=== DATASET ===

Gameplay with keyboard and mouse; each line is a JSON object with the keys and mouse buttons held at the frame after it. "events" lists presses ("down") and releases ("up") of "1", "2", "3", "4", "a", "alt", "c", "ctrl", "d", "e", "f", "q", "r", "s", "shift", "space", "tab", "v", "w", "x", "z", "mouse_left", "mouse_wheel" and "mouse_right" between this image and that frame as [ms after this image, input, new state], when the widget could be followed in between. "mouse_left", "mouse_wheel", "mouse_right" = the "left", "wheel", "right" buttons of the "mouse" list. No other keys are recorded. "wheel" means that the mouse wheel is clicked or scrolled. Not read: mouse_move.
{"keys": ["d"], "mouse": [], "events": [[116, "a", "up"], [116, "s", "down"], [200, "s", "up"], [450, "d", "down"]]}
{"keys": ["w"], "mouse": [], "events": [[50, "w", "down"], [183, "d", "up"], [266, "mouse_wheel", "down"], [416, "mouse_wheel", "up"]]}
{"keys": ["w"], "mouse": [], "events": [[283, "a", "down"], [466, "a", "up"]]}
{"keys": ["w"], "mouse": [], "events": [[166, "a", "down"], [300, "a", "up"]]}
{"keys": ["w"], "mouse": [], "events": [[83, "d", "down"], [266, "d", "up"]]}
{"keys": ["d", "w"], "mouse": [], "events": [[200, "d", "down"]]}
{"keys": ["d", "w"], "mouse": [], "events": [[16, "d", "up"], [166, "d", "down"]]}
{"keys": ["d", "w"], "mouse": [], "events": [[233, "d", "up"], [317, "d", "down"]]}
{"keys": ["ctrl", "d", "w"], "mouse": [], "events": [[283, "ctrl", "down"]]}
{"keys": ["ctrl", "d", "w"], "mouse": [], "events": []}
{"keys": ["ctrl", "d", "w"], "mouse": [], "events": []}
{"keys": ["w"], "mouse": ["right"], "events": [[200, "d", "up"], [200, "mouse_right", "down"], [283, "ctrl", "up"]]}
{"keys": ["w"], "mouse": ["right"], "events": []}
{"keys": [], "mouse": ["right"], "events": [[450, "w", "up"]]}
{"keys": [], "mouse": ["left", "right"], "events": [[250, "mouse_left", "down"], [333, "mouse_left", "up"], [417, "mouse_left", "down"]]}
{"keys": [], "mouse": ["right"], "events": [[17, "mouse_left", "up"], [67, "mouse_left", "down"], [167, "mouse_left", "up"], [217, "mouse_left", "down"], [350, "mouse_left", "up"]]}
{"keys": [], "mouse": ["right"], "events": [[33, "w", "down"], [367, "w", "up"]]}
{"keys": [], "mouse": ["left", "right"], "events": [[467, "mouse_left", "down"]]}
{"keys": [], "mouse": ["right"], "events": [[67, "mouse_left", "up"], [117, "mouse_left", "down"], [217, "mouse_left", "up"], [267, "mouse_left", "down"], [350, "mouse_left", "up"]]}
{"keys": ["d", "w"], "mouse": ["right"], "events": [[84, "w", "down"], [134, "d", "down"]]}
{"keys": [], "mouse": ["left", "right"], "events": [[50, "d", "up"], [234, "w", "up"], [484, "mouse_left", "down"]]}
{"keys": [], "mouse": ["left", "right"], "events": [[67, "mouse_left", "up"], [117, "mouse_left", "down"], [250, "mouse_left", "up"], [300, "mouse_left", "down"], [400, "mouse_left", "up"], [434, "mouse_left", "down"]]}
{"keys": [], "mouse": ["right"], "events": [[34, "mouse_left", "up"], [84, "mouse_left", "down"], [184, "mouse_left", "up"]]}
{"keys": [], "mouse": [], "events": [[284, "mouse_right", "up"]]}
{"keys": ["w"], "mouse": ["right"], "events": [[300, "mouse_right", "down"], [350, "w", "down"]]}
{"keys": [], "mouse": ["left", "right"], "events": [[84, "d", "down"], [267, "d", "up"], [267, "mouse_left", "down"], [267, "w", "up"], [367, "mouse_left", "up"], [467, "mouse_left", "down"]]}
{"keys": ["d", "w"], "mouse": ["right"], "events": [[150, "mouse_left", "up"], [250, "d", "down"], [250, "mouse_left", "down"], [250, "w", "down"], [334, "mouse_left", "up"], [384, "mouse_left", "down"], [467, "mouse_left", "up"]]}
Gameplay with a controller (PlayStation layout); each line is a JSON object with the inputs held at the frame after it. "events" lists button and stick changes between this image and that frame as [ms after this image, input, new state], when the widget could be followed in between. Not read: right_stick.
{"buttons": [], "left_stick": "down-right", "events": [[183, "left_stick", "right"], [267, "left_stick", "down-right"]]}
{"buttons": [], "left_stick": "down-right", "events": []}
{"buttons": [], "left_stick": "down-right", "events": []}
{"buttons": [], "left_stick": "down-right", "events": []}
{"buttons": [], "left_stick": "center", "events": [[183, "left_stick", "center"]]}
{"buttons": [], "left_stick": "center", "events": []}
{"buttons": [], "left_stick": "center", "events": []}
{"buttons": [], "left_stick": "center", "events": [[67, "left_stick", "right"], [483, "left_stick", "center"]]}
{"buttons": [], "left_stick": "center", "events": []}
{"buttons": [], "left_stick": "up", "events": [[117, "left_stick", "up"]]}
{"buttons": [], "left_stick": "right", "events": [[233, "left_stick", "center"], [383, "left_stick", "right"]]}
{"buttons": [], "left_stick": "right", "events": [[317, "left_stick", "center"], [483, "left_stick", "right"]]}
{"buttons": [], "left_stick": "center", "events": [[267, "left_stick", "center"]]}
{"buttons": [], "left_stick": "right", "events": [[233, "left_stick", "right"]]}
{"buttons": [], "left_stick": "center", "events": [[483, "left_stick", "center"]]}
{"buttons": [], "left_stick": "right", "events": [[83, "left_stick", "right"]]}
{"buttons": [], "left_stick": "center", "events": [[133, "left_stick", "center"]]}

===

### PROBLEM TO SOLVE
With nothing left out, copy every record exactly.

### WRITTEN REPLY
Gameplay with keyboard and mouse; each line is a JSON object with the keys and mouse buttons held at the frame after it. "events" lists presses ("down") and releases ("up") of "1", "2", "3", "4", "a", "alt", "c", "ctrl", "d", "e", "f", "q", "r", "s", "shift", "space", "tab", "v", "w", "x", "z", "mouse_left", "mouse_wheel" and "mouse_right" between this image and that frame as [ms after this image, input, new state], when the widget could be followed in between. "mouse_left", "mouse_wheel", "mouse_right" = the "left", "wheel", "right" buttons of the "mouse" list. No other keys are recorded. "wheel" means that the mouse wheel is clicked or scrolled. Not read: mouse_move.
{"keys": ["d"], "mouse": [], "events": [[116, "a", "up"], [116, "s", "down"], [200, "s", "up"], [450, "d", "down"]]}
{"keys": ["w"], "mouse": [], "events": [[50, "w", "down"], [183, "d", "up"], [266, "mouse_wheel", "down"], [416, "mouse_wheel", "up"]]}
{"keys": ["w"], "mouse": [], "events": [[283, "a", "down"], [466, "a", "up"]]}
{"keys": ["w"], "mouse": [], "events": [[166, "a", "down"], [300, "a", "up"]]}
{"keys": ["w"], "mouse": [], "events": [[83, "d", "down"], [266, "d", "up"]]}
{"keys": ["d", "w"], "mouse": [], "events": [[200, "d", "down"]]}
{"keys": ["d", "w"], "mouse": [], "events": [[16, "d", "up"], [166, "d", "down"]]}
{"keys": ["d", "w"], "mouse": [], "events": [[233, "d", "up"], [317, "d", "down"]]}
{"keys": ["ctrl", "d", "w"], "mouse": [], "events": [[283, "ctrl", "down"]]}
{"keys": ["ctrl", "d", "w"], "mouse": [], "events": []}
{"keys": ["ctrl", "d", "w"], "mouse": [], "events": []}
{"keys": ["w"], "mouse": ["right"], "events": [[200, "d", "up"], [200, "mouse_right", "down"], [283, "ctrl", "up"]]}
{"keys": ["w"], "mouse": ["right"], "events": []}
{"keys": [], "mouse": ["right"], "events": [[450, "w", "up"]]}
{"keys": [], "mouse": ["left", "right"], "events": [[250, "mouse_left", "down"], [333, "mouse_left", "up"], [417, "mouse_left", "down"]]}
{"keys": [], "mouse": ["right"], "events": [[17, "mouse_left", "up"], [67, "mouse_left", "down"], [167, "mouse_left", "up"], [217, "mouse_left", "down"], [350, "mouse_left", "up"]]}
{"keys": [], "mouse": ["right"], "events": [[33, "w", "down"], [367, "w", "up"]]}
{"keys": [], "mouse": ["left", "right"], "events": [[467, "mouse_left", "down"]]}
{"keys": [], "mouse": ["right"], "events": [[67, "mouse_left", "up"], [117, "mouse_left", "down"], [217, "mouse_left", "up"], [267, "mouse_left", "down"], [350, "mouse_left", "up"]]}
{"keys": ["d", "w"], "mouse": ["right"], "events": [[84, "w", "down"], [134, "d", "down"]]}
{"keys": [], "mouse": ["left", "right"], "events": [[50, "d", "up"], [234, "w", "up"], [484, "mouse_left", "down"]]}
{"keys": [], "mouse": ["left", "right"], "events": [[67, "mouse_left", "up"], [117, "mouse_left", "down"], [250, "mouse_left", "up"], [300, "mouse_left", "down"], [400, "mouse_left", "up"], [434, "mouse_left", "down"]]}
{"keys": [], "mouse": ["right"], "events": [[34, "mouse_left", "up"], [84, "mouse_left", "down"], [184, "mouse_left", "up"]]}
{"keys": [], "mouse": [], "events": [[284, "mouse_right", "up"]]}
{"keys": ["w"], "mouse": ["right"], "events": [[300, "mouse_right", "down"], [350, "w", "down"]]}
{"keys": [], "mouse": ["left", "right"], "events": [[84, "d", "down"], [267, "d", "up"], [267, "mouse_left", "down"], [267, "w", "up"], [367, "mouse_left", "up"], [467, "mouse_left", "down"]]}
{"keys": ["d", "w"], "mouse": ["right"], "events": [[150, "mouse_left", "up"], [250, "d", "down"], [250, "mouse_left", "down"], [250, "w", "down"], [334, "mouse_left", "up"], [384, "mouse_left", "down"], [467, "mouse_left", "up"]]}
Gameplay with a controller (PlayStation layout); each line is a JSON object with the inputs held at the frame after it. "events" lists button and stick changes between this image and that frame as [ms after this image, input, new state], when the widget could be followed in between. Not read: right_stick.
{"buttons": [], "left_stick": "down-right", "events": [[183, "left_stick", "right"], [267, "left_stick", "down-right"]]}
{"buttons": [], "left_stick": "down-right", "events": []}
{"buttons": [], "left_stick": "down-right", "events": []}
{"buttons": [], "left_stick": "down-right", "events": []}
{"buttons": [], "left_stick": "center", "events": [[183, "left_stick", "center"]]}
{"buttons": [], "left_stick": "center", "events": []}
{"buttons": [], "left_stick": "center", "events": []}
{"buttons": [], "left_stick": "center", "events": [[67, "left_stick", "right"], [483, "left_stick", "center"]]}
{"buttons": [], "left_stick": "center", "events": []}
{"buttons": [], "left_stick": "up", "events": [[117, "left_stick", "up"]]}
{"buttons": [], "left_stick": "right", "events": [[233, "left_stick", "center"], [383, "left_stick", "right"]]}
{"buttons": [], "left_stick": "right", "events": [[317, "left_stick", "center"], [483, "left_stick", "right"]]}
{"buttons": [], "left_stick": "center", "events": [[267, "left_stick", "center"]]}
{"buttons": [], "left_stick": "right", "events": [[233, "left_stick", "right"]]}
{"buttons": [], "left_stick": "center", "events": [[483, "left_stick", "center"]]}
{"buttons": [], "left_stick": "right", "events": [[83, "left_stick", "right"]]}
{"buttons": [], "left_stick": "center", "events": [[133, "left_stick", "center"]]}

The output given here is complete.